The total family size (black line) shows an interesting U-shape, first declining as older relatives die, then rising again as new generations are born.

7 Age Distribution of Relatives

Beyond just counting relatives, we’re often interested in their age distribution. Using the kin_full data frame, we can examine the age distribution of Focal’s relatives at a specific age.

Let’s visualize the age distribution of relatives when Focal is 65 years old:

swe_2015$kin_full %>%
  rename_kin() %>%
  filter(age_focal == 65) %>%
  ggplot(aes(age_kin, living)) +
  geom_line(linewidth = 1) +
  geom_vline(xintercept = 65, color = "red", linetype = "dashed") +
  labs(
    title = "Age distribution of living female relatives when Focal is 65",
    subtitle = "Based on Swedish demographic rates from 2015 (red line = Focal's age)",
    x = "Age of relative",
    y = "Expected number of living relatives"
  ) +
  theme_bw() +
  facet_wrap(~kin_label, scales = "free_y")

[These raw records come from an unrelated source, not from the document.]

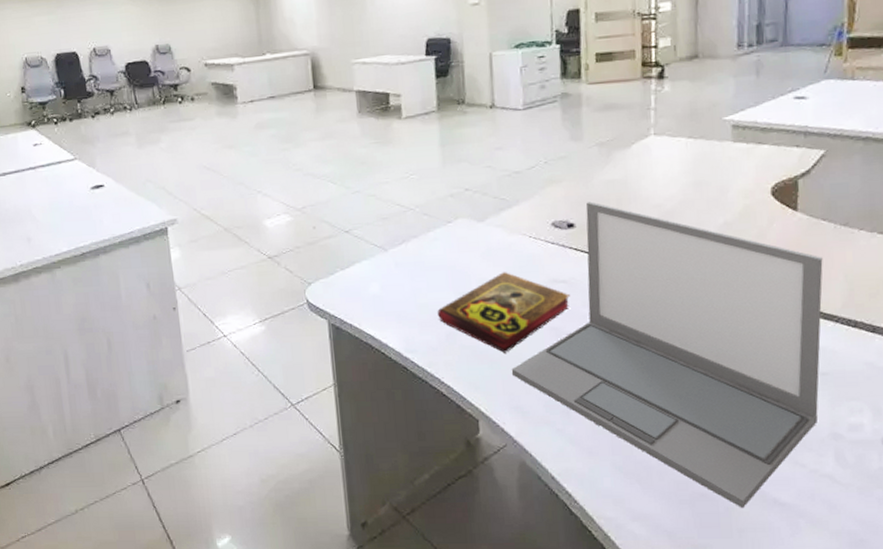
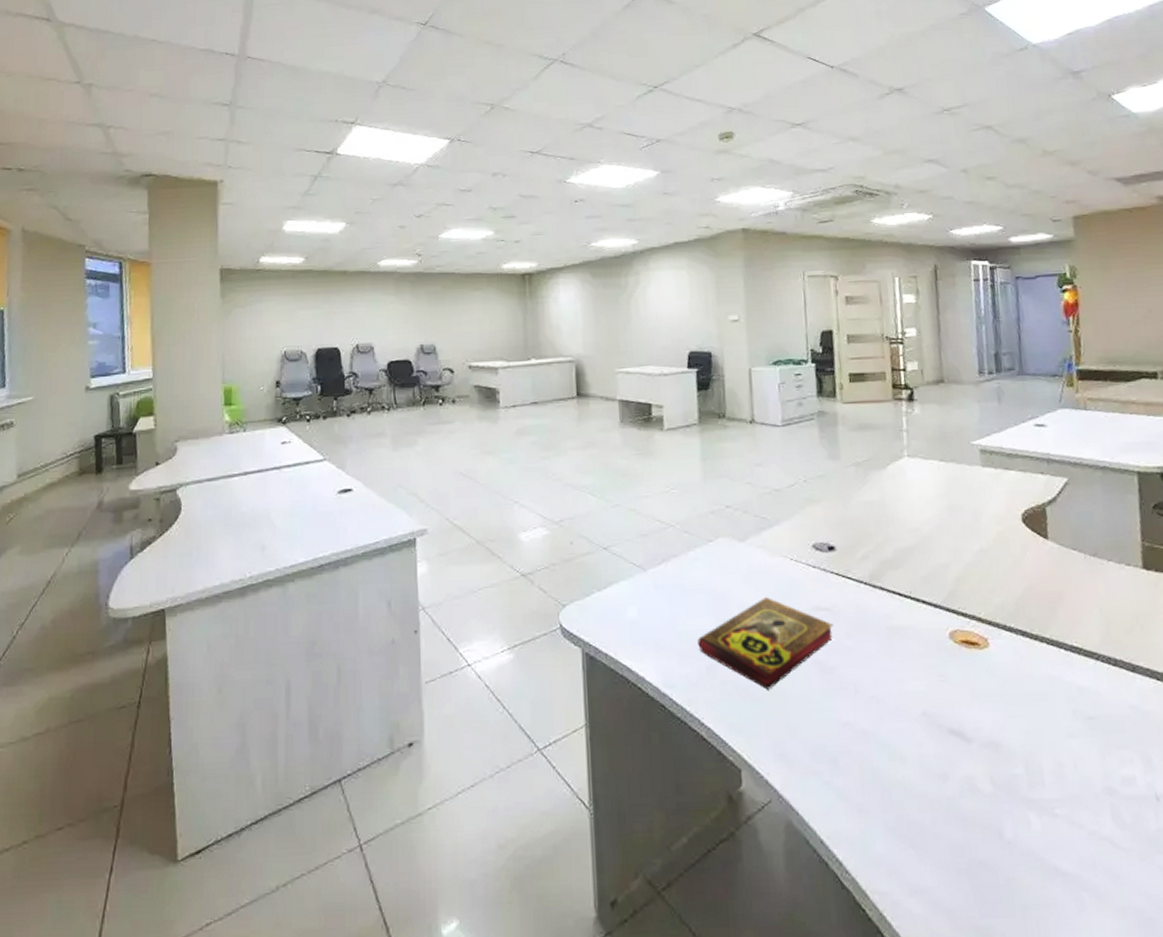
laptop: present [511,201,823,509] -> none [774,523,1091,880]

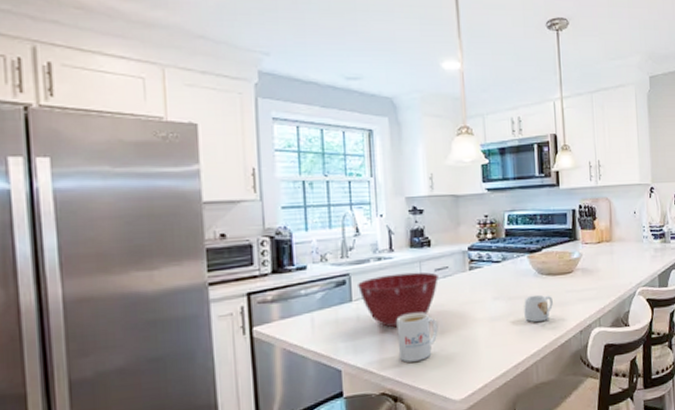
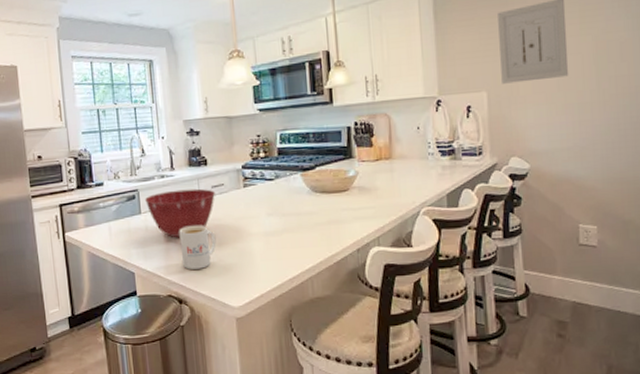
mug: present [524,294,553,323] -> none [298,212,328,239]

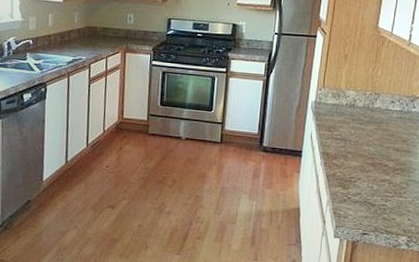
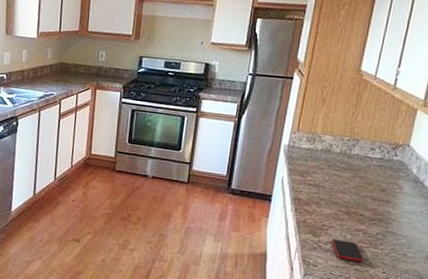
smartphone: none [360,190,390,211] -> present [331,239,364,262]

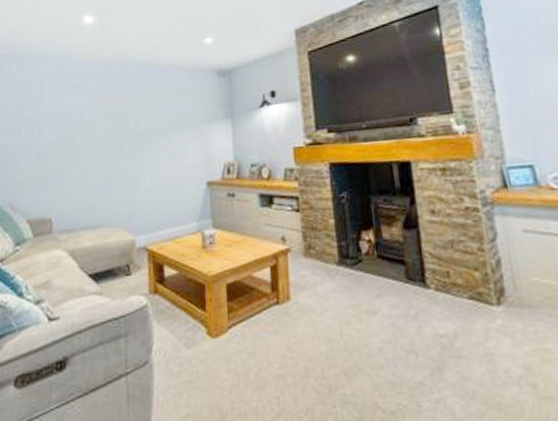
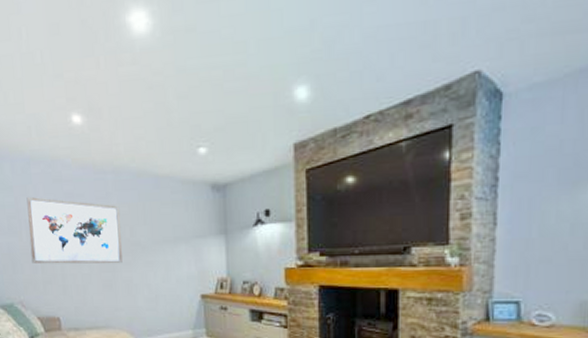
wall art: none [28,93,126,161] -> present [26,196,123,264]

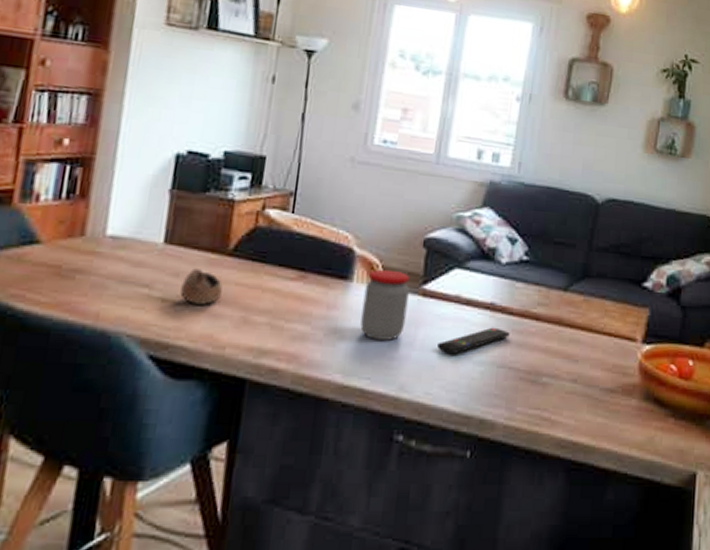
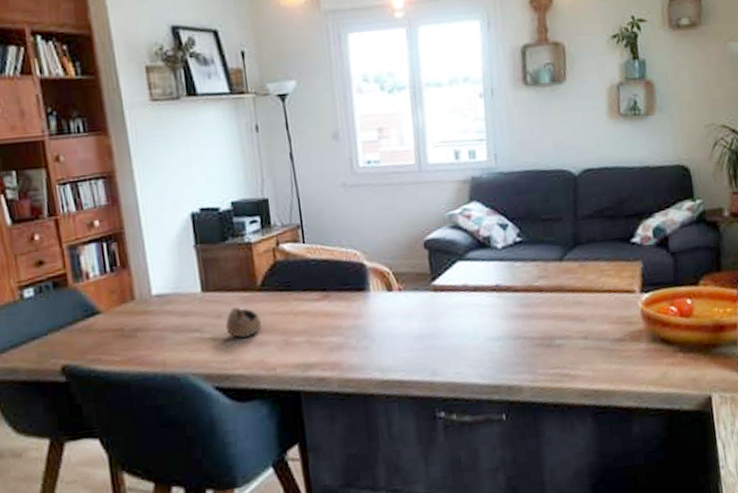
jar: present [360,269,410,341] -> none [382,274,425,337]
remote control: present [437,327,510,355] -> none [457,305,519,337]

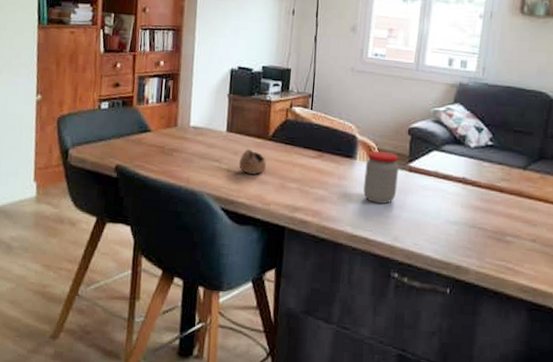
jar: none [382,274,425,337] -> present [363,151,399,204]

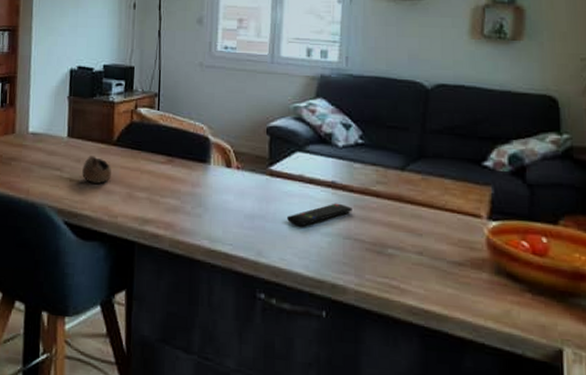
jar: present [363,151,399,204] -> none [220,153,258,213]
remote control: none [422,196,479,216] -> present [287,203,352,227]

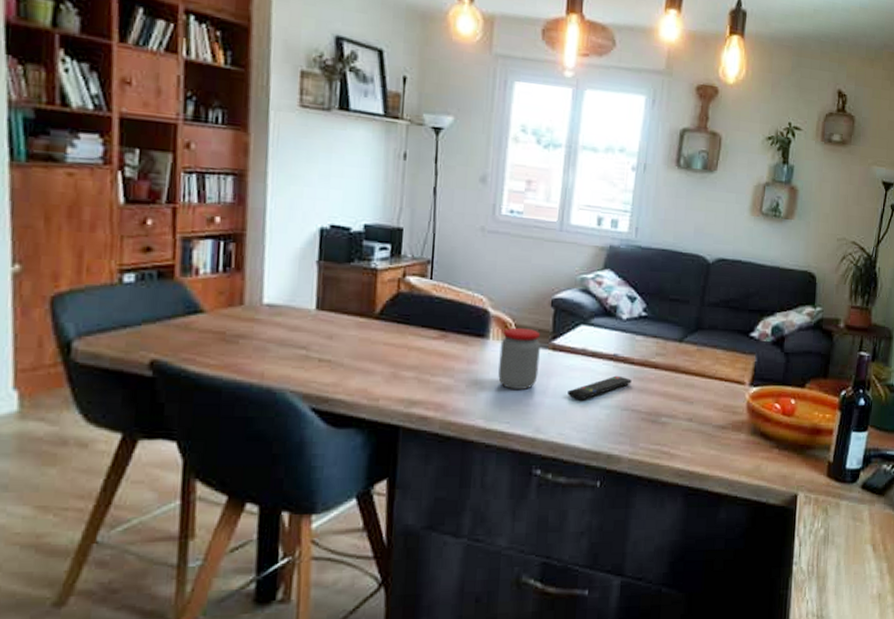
cup: present [82,156,111,184] -> none [335,331,372,363]
jar: none [220,153,258,213] -> present [498,327,541,390]

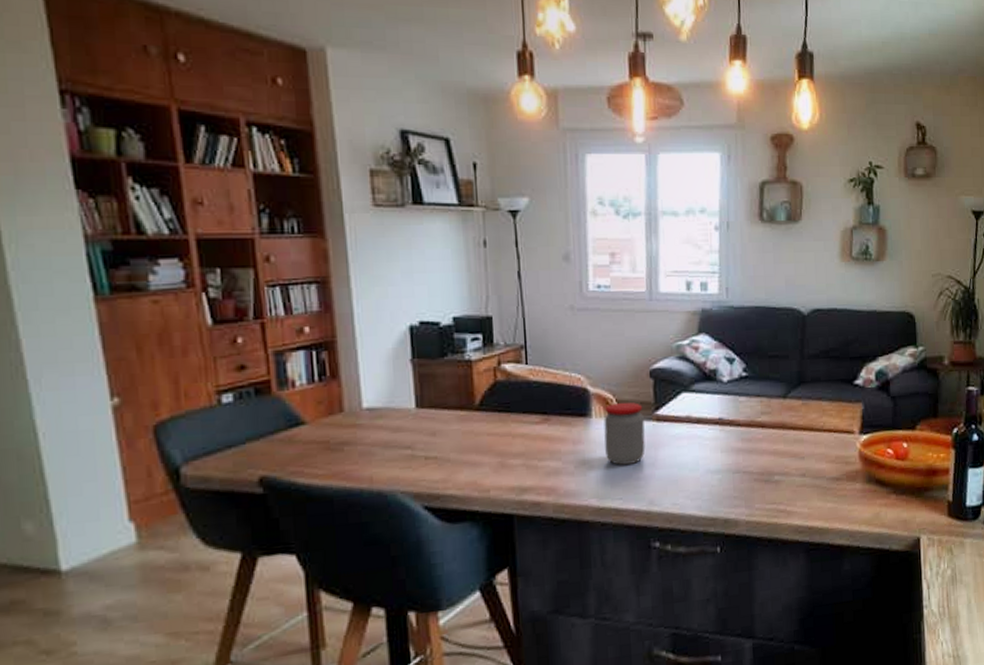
remote control: present [568,375,632,400] -> none [677,439,740,469]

Interpretation: These distributions provide rich information about family age structure:

  • Mothers: If still alive, would be concentrated around age 85-95
  • Daughters: Mostly in their 30s and 40s
  • Granddaughters: Predominantly young, between ages 5-20
  • Sisters: Close to Focal’s own age (65)
  • Nieces: Mostly in their 40s and 50s
  • Cousins: Similar in age to Focal

Understanding age distributions is crucial for estimating care needs, support systems, and intergenerational transfers within families.

8 Conclusion

In this tutorial, we’ve explored how to use the DemoKin package to model kinship dynamics in a time-invariant, one-sex framework. We’ve seen how different demographic patterns affect family size and composition, and visualized these relationships across the life course.

Key insights include:

  1. Family networks are dynamic, changing dramatically throughout the life course
  2. Both family size and composition evolve with age
  3. Modern demographic rates lead to “bean pole” families—vertical extension (multiple generations) but horizontal contraction (fewer siblings, cousins)
  4. Matrix population models provide a powerful framework for understanding these dynamics

In real-world applications, these models can inform: - Planning for eldercare needs - Understanding support systems for young families - Estimating intergenerational wealth transfers - Forecasting demographic dependency ratios

Advanced extensions to this model could include: - Two-sex models (tracking both male and female relatives) - Time-varying models (accounting for historical demographic change) - Stochastic models (incorporating uncertainty)

References

Caswell, Hal. 2019. “The Formal Demography of Kinship: A Matrix Formulation.” Demographic Research 41 (September): 679–712. https://doi.org/10.4054/DemRes.2019.41.24.
Keyfitz, Nathan, Hal Caswell, et al. 2005. Applied Mathematical Demography. Vol. 47. Springer.